Janus offers their answer to this question, and defines for us the five categories I mentioned above:
Types of AI
Agents: An agent takes open-ended actions to optimize for an objective. Reinforcement learning produces agents by default. AlphaGo is an example of an agent.
Oracles: An oracle is optimized to give true answers to questions. The oracle is not expected to interact with its environment.
Genies: A genie is optimized to produce a desired result given a command. A genie is expected to interact with its environment, but unlike an agent, the genie will not act without a command.
Tools: A tool is optimized to perform a specific task. A tool will not act without a command and will not optimize for any objective other than its specific task. Google Maps is an example of a tool.
Simulators: A simulator is optimized to generate realistic models of a system.
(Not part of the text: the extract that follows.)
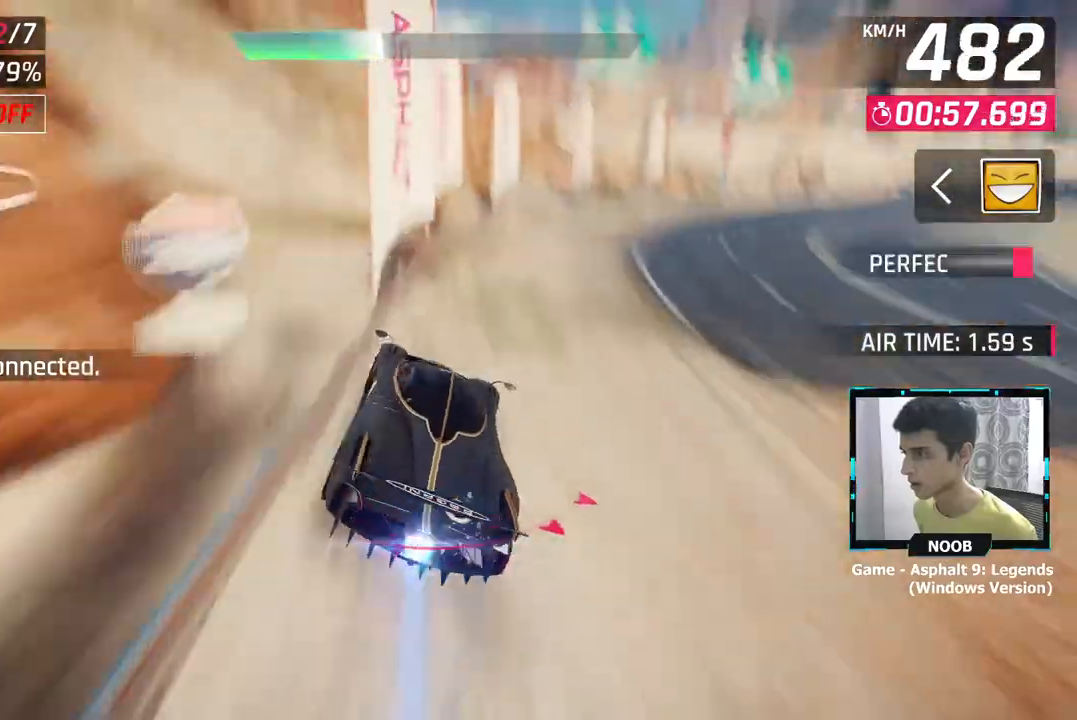
{"buttons": [], "left_stick": "center", "right_stick": "center", "events": [[83, "L1", "up"]]}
The simulator will not optimize for any objective other than realism, although in the course of doing so, it might generate instances of agents, oracles, and so on.
If you ask me, that article is worth reading in full, multiple times. But even if you choose to not do that, please do consider getting it summarized by an LLM of your choice, and thinking about it.
Because if you think about it, it is rather worrying that we've been talking about AI without thinking about what they are. I don't pretend to know for certain, and I currently find myself mostly in agreement with Janus' take - but I do know that more people should be thinking about this, and talking about it.
To tennis connoisseurs: Roger Federer just so happens to be my favorite tennis player of all time. You could make an argument for he not having the best single-handed backhand, I know, but again, this is my thought experiment.